O'Reilly then told Obama that former IRS chief Douglas Shulman was cleared into the White House 157 times, which is more than any of the president's cabinet members or any other IRS official in the history.
That was "because at the time, we were trying to set up the … HealthCare.gov and the IRS ... is involved in making sure that that works as part of the overall health care team," Obama responded. "Number two, we've also got the IRS involved when it comes to some of the financial reforms to make sure that we don't have taxpayer funded bailouts in the future."
Some believe that the IRS was used at a local level in Cincinnati and other places to go after conservative Tea Party groups, O'Reilly said.
"Absolutely wrong," Obama said twice. "They – folks have, again, had multiple hearings on this. I mean these kinds of things keep on surfacing, in part because you and your TV station will promote them," the president added, blaming Fox News for the controversy.
"No corruption there at all, none?" the host asked.
"No … there were some bone-headed decisions ... out of a local office," Obama replied.
"But no mass corruption?" O'Reilly asked once again.
"Not even mass corruption, not even a smidgen of corruption, I would say," the president said.
O'Reilly read a letter written to Obama by a woman from California. "Mr. President, why do you feel it's necessary to fundamentally transform the nation that has afforded you so much opportunity and success?"
"I don't think we have to fundamentally transform the nation ... What we have to do is make sure that here in America, if you work hard, you can get ahead.

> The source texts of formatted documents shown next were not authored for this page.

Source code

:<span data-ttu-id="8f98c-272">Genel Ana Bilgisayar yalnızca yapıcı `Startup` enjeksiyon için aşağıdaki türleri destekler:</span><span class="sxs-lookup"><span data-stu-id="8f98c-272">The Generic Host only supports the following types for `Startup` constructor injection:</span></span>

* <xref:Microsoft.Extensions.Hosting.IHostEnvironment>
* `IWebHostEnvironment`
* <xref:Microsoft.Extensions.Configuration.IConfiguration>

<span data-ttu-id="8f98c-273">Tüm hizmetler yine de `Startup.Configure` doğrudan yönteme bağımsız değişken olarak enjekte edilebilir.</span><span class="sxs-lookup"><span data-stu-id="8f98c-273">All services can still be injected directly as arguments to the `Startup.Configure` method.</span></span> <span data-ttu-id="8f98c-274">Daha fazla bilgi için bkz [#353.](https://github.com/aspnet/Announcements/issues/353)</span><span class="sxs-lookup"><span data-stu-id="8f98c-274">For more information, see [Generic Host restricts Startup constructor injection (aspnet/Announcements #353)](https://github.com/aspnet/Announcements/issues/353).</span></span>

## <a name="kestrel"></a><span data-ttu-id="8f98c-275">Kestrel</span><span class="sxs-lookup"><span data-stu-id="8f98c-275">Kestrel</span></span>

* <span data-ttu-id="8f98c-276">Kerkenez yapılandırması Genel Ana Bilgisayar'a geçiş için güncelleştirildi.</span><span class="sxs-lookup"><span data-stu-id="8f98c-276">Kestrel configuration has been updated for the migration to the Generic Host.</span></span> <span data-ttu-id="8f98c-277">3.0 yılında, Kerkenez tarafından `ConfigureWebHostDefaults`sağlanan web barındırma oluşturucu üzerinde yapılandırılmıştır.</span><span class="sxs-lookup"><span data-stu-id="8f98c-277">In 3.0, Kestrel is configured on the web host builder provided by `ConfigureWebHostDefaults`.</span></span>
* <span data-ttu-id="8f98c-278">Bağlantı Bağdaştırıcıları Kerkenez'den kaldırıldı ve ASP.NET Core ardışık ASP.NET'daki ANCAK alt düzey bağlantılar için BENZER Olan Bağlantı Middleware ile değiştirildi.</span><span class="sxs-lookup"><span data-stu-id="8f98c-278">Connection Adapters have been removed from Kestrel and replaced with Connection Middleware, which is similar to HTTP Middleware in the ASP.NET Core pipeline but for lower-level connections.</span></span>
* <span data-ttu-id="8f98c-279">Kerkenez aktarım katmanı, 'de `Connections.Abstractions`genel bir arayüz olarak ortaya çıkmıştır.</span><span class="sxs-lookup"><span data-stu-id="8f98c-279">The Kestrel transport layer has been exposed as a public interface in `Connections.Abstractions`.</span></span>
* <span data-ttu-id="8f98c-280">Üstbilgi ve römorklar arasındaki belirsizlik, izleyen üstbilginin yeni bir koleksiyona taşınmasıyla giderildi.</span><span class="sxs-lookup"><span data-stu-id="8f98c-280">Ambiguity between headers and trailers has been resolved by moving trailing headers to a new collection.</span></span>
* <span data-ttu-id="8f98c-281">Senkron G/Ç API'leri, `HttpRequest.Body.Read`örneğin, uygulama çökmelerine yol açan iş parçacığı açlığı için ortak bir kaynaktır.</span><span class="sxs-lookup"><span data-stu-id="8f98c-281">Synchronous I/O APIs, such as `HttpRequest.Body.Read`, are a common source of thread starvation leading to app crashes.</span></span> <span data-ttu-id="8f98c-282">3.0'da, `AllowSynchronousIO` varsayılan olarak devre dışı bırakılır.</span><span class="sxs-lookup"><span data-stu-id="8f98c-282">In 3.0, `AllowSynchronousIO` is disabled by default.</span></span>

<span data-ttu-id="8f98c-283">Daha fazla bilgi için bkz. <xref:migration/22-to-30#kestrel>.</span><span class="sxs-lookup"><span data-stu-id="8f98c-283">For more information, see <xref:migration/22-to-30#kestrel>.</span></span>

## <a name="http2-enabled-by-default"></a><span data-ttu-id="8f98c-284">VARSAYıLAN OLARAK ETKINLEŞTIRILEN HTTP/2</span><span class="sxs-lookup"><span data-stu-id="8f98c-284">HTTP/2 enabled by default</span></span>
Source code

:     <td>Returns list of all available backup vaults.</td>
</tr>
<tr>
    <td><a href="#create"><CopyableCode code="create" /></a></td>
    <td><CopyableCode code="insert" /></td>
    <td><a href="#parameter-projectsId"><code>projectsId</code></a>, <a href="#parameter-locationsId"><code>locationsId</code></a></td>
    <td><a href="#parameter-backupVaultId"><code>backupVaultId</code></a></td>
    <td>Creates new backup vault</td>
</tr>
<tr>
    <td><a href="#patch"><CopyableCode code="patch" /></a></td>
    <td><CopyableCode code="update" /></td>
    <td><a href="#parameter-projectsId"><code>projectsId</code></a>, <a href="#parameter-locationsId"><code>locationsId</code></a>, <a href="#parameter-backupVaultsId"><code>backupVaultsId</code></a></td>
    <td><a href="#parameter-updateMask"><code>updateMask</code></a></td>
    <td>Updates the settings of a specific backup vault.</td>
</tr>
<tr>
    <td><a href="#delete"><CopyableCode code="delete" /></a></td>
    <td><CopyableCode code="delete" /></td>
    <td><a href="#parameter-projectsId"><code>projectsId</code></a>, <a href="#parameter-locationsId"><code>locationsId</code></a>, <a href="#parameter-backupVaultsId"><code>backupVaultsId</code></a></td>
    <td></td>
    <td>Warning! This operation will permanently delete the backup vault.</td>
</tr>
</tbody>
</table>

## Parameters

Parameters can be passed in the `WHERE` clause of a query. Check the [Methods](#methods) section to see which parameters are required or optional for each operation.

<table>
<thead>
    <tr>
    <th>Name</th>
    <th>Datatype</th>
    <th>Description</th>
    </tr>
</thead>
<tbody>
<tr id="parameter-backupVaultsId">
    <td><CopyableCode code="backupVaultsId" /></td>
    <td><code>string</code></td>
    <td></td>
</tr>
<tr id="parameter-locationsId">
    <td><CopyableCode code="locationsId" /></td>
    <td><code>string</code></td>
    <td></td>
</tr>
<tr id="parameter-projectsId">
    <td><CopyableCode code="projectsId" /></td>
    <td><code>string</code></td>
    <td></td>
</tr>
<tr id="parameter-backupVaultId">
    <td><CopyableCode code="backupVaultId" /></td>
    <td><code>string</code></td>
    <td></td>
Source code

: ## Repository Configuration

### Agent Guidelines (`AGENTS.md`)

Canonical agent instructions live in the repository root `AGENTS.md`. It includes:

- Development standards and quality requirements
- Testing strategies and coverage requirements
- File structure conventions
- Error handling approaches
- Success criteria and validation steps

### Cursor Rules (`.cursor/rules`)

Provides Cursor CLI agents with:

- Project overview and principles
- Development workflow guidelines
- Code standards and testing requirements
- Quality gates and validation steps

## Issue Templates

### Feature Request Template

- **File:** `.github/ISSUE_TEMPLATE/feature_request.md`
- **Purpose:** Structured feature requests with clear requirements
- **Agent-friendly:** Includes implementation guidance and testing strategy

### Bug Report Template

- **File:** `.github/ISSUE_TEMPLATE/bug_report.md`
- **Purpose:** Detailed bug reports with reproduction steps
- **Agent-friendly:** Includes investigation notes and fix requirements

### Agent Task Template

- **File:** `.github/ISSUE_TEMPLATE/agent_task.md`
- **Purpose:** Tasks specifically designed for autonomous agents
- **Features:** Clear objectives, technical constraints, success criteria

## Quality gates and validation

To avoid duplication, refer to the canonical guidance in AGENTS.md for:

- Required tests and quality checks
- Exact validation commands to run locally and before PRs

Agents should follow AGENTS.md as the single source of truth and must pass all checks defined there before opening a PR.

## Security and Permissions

Bill, you and I benefited from this incredible country of ours, in part, because there were good jobs out there that paid a good wage, because you had public schools that functioned well, that we could get scholarships if we didn't come from a wealthy family, in order to go to college."
O'Reilly ended the interview with a question about the Super Bowl. "Who's going to win…?"
Obama said he can't make a prediction. "These guys are too evenly matched. I think it is going to be 24-21, but I don't know who's going to be ... 24 and I don't know who's going to be 21."
The Seattle Seawhawks defeated the Denver Broncos, 43-8.